| > The aphorism is a bit dated but rings true: you can’t add another developer and make the process go faster. It usually slows teams down. I've been doing this for 30-years and this is another political slogan of sorts. this is true in every single imaginable job - new people slow you down, until they do not and become part of the well-oiled machine that is hopefully your team. not sure why people insist on saying this, it is like saying "read this book, says that that Sun will rise tomorrow morning" > I’ve seen it time and again: startups move from their market-fit phase into an operational excellence phase on the backing of VC funding and they start hiring a ton of people.
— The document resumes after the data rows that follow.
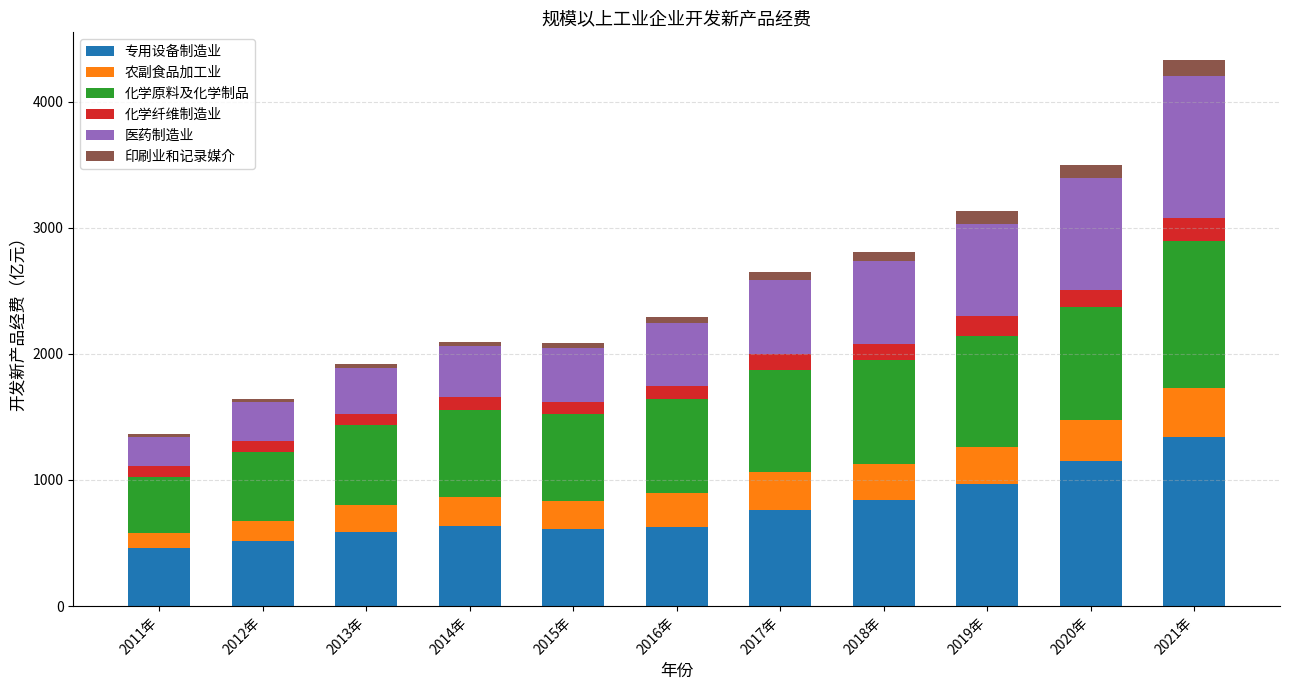

Are the bars grouped side by side (vs. stacked)?

No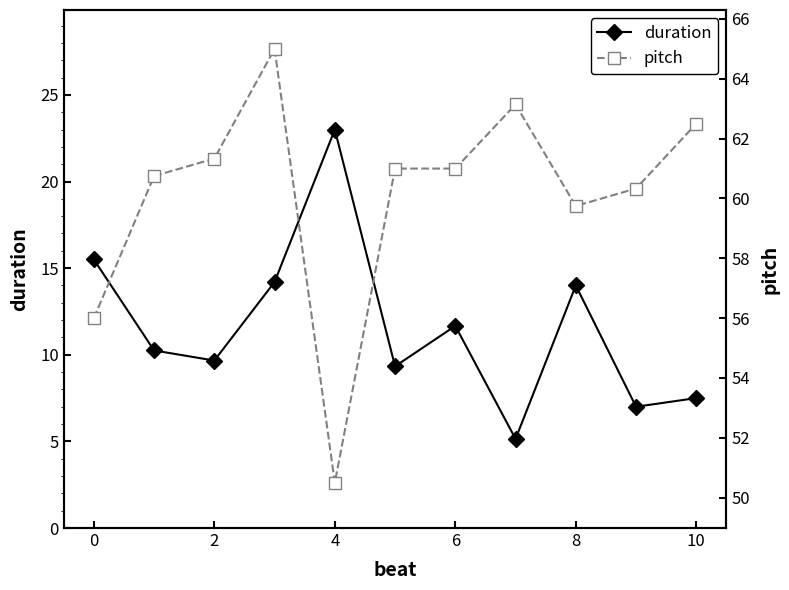

True or false: duration and pitch cross at least once.

False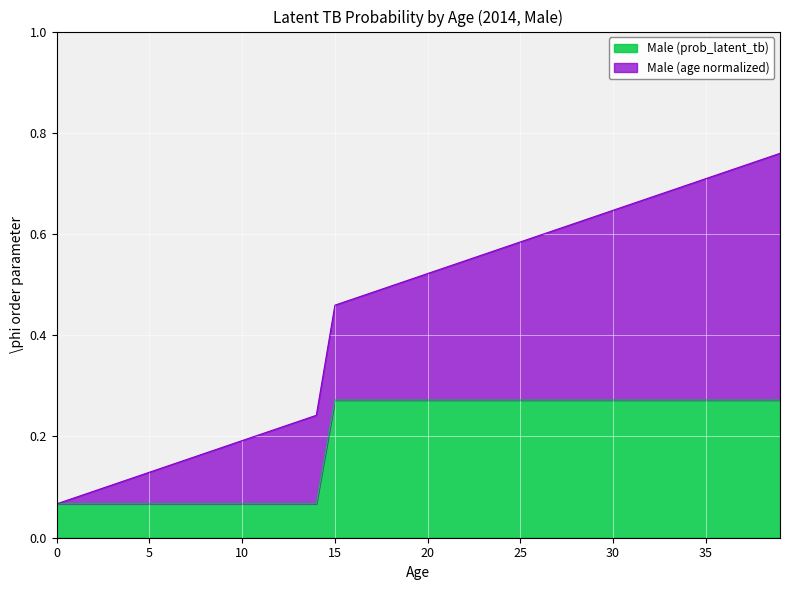

Is it true that the value at 19 is 0.1?

False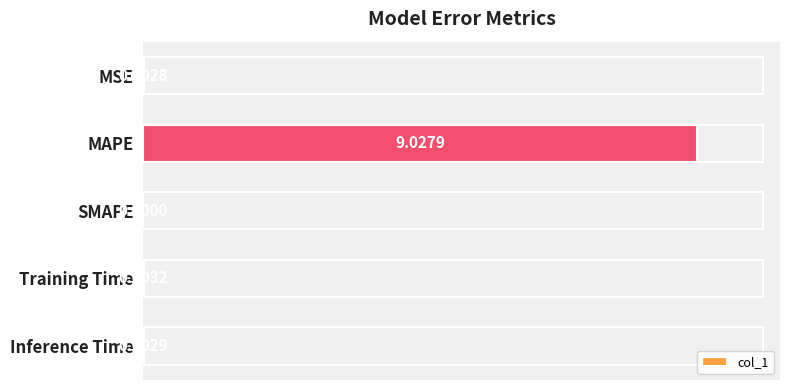

Which has a higher value, Training Time or Inference Time?

Training Time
Most of those developers are highly educated, specialized people with deep technical skills and they’re often put to work making the boxes more blue or sitting in meetings with PMs for hours. Teams slow down output when you add more people. I wasn't talking about startups or developers making boxes more blue, I was talking about personal experience. The bottleneck, if you are doing amazing shit and not burning some billionaries money on some silly "startup" is always the code which is why we hire developers to write the code. Everything else is just coming up with some silly unrelated examples - of course there are people (at every job again) doing nothing or menial tasks - this isn't what I was talking about. > You don’t have a quota. It’s not like you’ll have fewer units to sell if you don’t add that 30k lines of code by Friday. I do have customers that want features that would make their lives easier and are willing to handsomely pay for it, that good enough? > This is knowledge work. The work is understanding problems and knowing how to develop solutions to them. You add more people and you end up adding overhead. Communication, co-ordination, operations overhead. This is only on super shitty teams with super shitty co-workers (especially senior ones) and super shitty managers. I feel for the careers in this industry where this is/was the case. A whole lot of people are terrible at their jobs in places like this - a whole lot of people... > A well-sized team that has worked together a long time can outperform a massive team any day in my experience. a well-sized team was at one point (well-sized team - 1) and (well-sized team - 2) and (well-sized team - 3) and in the future if it is right team will be even more amazing as well (well-sized team + 1), (well-sized team + 2) |
This is true of training someone new to do a routine job. You spend some time teaching them, and they learning, and then that overhead of teaching/learning slowing you both down disappears.
But it's a little different with knowledge work, as the constant changes and creation of stuff means other team members have to constantly learn what you changed/created if they are to do anything with it. So you never reach this "well-oiled" state, unless you divy up the tasks so that the amount of information you need to deal amongst each other is minimal and unchanged. This principle even holds true in multithreaded programming as to performance, in that constant sharing and changing of data between threads can actually hurt performance in comparison to a single threaded process.